Your goal >> Since the records include pictures, leave those out while you reproduce exactly and only the lines from the one containing "thumb cmc: (143, 110)" through the one containing "index mcp: (537, 59)", inclusive.

Segment Start: Data section

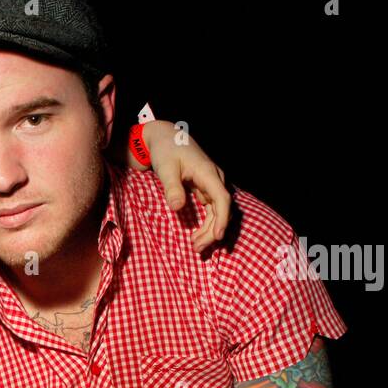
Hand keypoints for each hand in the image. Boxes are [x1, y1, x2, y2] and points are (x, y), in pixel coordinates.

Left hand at [137, 120, 231, 253]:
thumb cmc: (165, 150)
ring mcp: (211, 184)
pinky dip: (206, 224)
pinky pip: (211, 209)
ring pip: (217, 211)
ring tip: (196, 247)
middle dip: (212, 231)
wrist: (164, 137)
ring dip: (209, 230)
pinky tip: (197, 236)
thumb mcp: (165, 168)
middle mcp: (215, 179)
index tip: (219, 236)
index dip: (222, 218)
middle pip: (222, 209)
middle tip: (197, 249)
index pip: (222, 198)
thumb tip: (178, 207)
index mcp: (208, 172)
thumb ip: (172, 187)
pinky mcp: (205, 188)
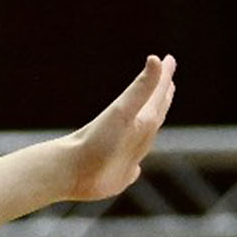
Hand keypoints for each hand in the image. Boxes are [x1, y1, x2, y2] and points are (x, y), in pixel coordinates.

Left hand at [60, 54, 176, 200]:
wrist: (68, 171)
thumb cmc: (96, 140)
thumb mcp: (122, 112)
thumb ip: (140, 89)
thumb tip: (156, 58)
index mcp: (137, 120)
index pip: (155, 95)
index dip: (164, 79)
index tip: (168, 60)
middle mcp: (132, 135)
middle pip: (152, 112)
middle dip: (161, 97)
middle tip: (168, 81)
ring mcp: (124, 156)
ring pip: (143, 139)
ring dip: (151, 128)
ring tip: (155, 118)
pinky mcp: (117, 178)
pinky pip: (131, 171)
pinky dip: (135, 169)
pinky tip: (134, 169)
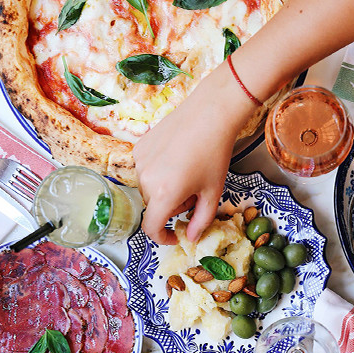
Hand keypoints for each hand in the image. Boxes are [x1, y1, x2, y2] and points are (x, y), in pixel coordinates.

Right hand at [133, 69, 257, 244]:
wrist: (210, 114)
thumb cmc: (215, 154)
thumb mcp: (212, 192)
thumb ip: (201, 220)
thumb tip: (192, 238)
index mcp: (164, 195)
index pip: (151, 228)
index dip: (162, 237)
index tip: (174, 235)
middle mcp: (146, 180)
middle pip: (153, 206)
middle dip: (171, 206)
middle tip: (193, 193)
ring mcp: (139, 162)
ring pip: (148, 188)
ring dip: (163, 188)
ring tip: (185, 172)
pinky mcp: (139, 147)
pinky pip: (145, 169)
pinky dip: (158, 171)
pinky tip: (176, 157)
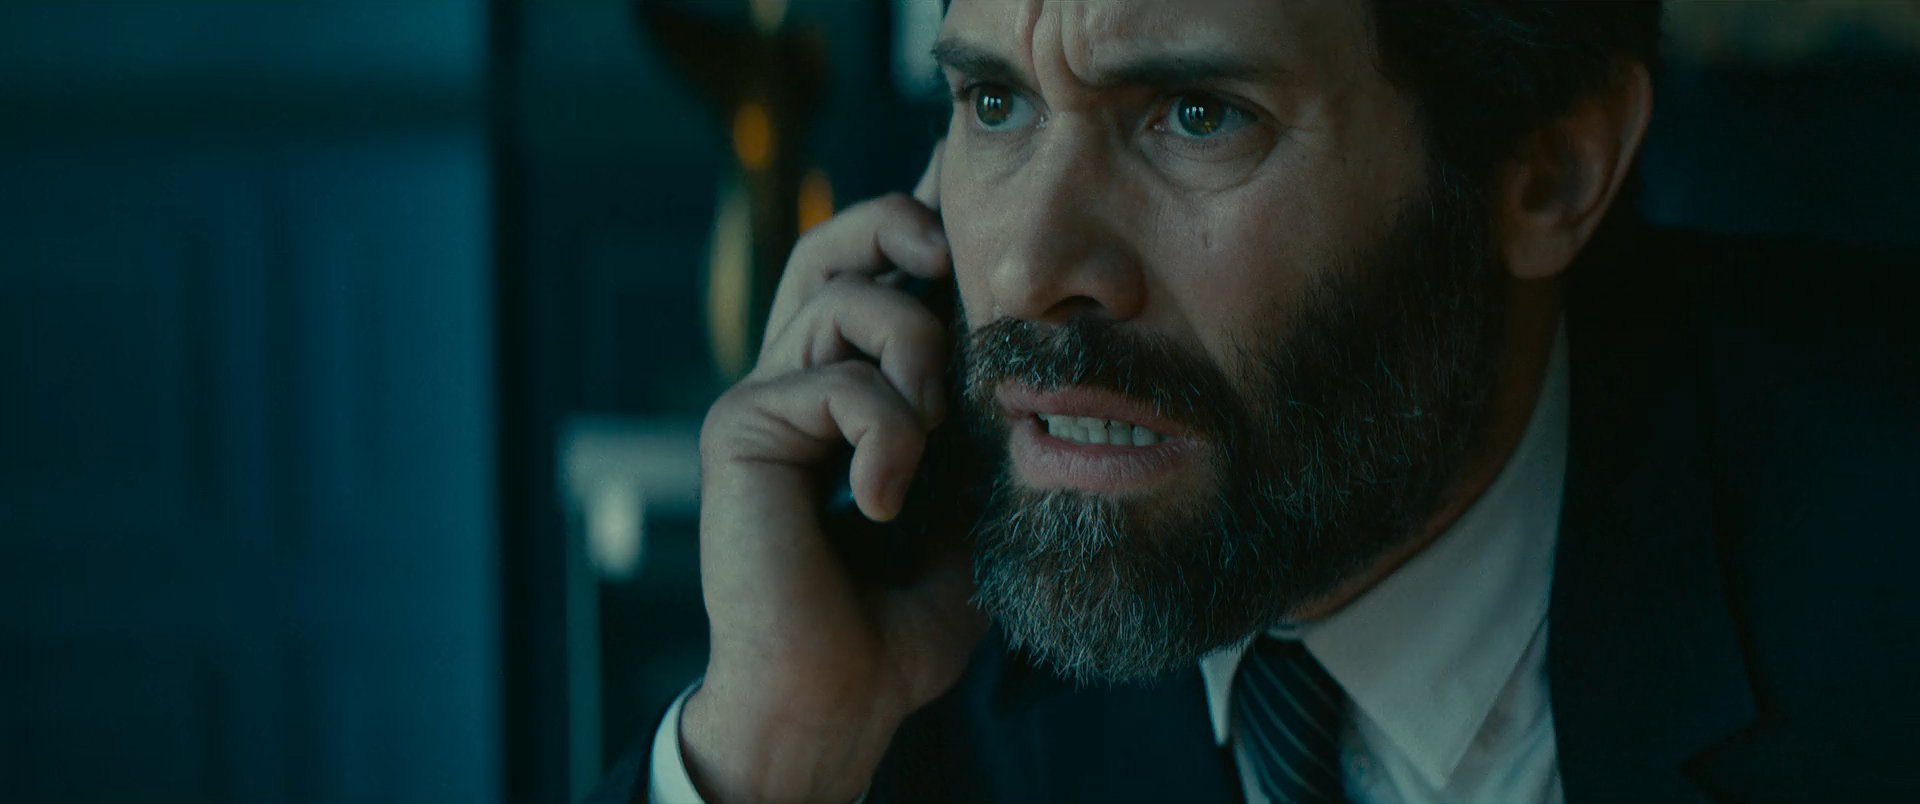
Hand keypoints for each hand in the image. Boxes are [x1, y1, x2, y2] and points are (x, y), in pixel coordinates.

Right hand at [684, 144, 984, 802]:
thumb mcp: (973, 501)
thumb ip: (985, 425)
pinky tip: (878, 501)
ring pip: (845, 296)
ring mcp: (764, 397)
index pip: (879, 273)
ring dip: (914, 355)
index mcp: (850, 387)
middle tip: (950, 257)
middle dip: (899, 226)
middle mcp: (799, 377)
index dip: (919, 220)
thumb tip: (1039, 349)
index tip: (967, 183)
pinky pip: (837, 380)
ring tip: (928, 438)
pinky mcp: (742, 426)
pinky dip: (883, 435)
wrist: (843, 692)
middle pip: (837, 243)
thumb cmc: (906, 613)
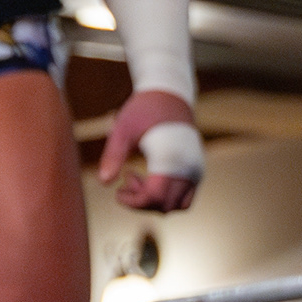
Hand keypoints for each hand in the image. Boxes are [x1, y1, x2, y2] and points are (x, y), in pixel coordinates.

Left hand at [98, 88, 200, 213]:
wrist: (169, 94)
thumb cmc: (143, 110)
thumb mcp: (122, 129)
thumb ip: (113, 155)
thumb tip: (103, 183)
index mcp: (172, 158)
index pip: (155, 197)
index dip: (133, 202)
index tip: (117, 190)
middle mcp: (190, 168)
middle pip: (166, 206)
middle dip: (142, 201)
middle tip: (127, 177)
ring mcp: (197, 170)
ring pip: (178, 205)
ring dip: (155, 201)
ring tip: (138, 178)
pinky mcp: (197, 169)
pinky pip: (185, 196)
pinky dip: (166, 196)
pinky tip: (150, 177)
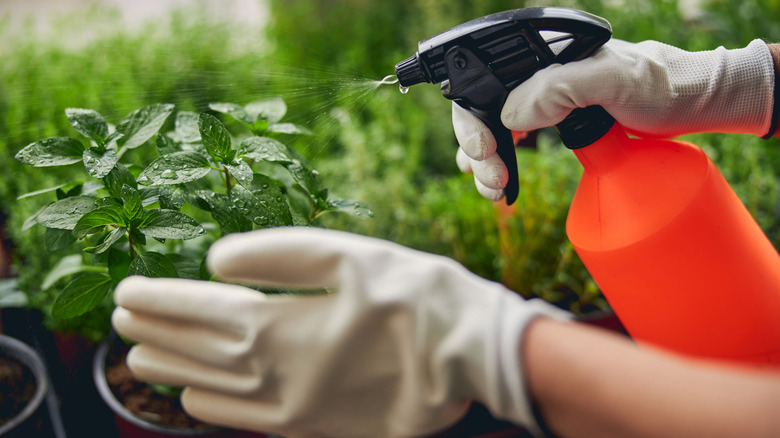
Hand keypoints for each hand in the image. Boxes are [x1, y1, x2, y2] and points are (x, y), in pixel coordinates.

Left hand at [112, 228, 569, 437]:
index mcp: (281, 327)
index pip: (200, 311)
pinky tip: (193, 398)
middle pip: (195, 352)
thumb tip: (214, 260)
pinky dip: (207, 407)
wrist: (468, 357)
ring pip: (210, 390)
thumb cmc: (415, 297)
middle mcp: (275, 375)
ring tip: (140, 355)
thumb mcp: (347, 255)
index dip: (160, 300)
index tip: (127, 291)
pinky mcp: (310, 427)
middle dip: (154, 332)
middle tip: (120, 317)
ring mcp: (290, 408)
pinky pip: (241, 421)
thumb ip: (276, 256)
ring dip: (170, 369)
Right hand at [454, 38, 775, 200]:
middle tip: (491, 181)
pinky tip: (503, 182)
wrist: (689, 101)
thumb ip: (562, 88)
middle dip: (476, 150)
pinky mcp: (555, 122)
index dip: (472, 122)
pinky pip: (513, 141)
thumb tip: (511, 114)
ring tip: (493, 190)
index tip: (484, 154)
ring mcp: (543, 100)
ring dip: (483, 163)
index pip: (482, 85)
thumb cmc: (659, 83)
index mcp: (537, 59)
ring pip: (493, 129)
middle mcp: (534, 77)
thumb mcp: (613, 79)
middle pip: (482, 111)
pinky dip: (502, 163)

Segment End: Data section

Answer section >>
thumb cmc: (143, 110)
thumb mcp: (122, 129)
thumb ip: (113, 155)
thumb tip: (103, 183)
index mcp: (172, 158)
index pip: (155, 197)
index dip: (133, 202)
index tip: (117, 190)
middle mcp: (190, 168)
middle pip: (166, 206)
middle dip: (142, 201)
middle tip: (127, 177)
ring mcp: (197, 170)
ring pip: (178, 205)
ring dip: (155, 201)
ring tip: (138, 178)
pinky mcp: (197, 169)
pinky pip: (185, 196)
pinky dip: (166, 196)
pinky tip: (150, 177)
Hand keypoints for each hand in the image. Boxes are [x1, y1, x2, y2] and points are (x, y), in pixel coordinates.

Left hand at [112, 228, 569, 437]:
index mcp: (281, 327)
index pip: (200, 311)
pinky tip: (193, 398)
middle pip: (195, 352)
thumb tip: (214, 260)
pinky dip: (207, 407)
wrist: (468, 357)
ring pip: (210, 390)
thumb cmc: (415, 297)
middle mcp: (275, 375)
ring tip: (140, 355)
thumb mcp: (347, 255)
index dip: (160, 300)
index tip: (127, 291)
pinky mcp: (310, 427)
middle dip: (154, 332)
middle tip: (120, 317)
ring mcp: (290, 408)
pinky pip: (241, 421)
thumb ip: (276, 256)
ring dip: (170, 369)
Right hand at [454, 38, 775, 200]:
middle tip: (491, 181)
pinky tip: (503, 182)
wrist: (689, 101)
thumb ip: (562, 88)
middle dip: (476, 150)
pinky mcp: (555, 122)
index dip: (472, 122)
pinky pip: (513, 141)
thumb tip: (511, 114)
ring tip: (493, 190)
index tip: (484, 154)
ring mcp: (543, 100)
ring dip: (483, 163)
index pip: (482, 85)
thumb cmc: (659, 83)
index mcp: (537, 59)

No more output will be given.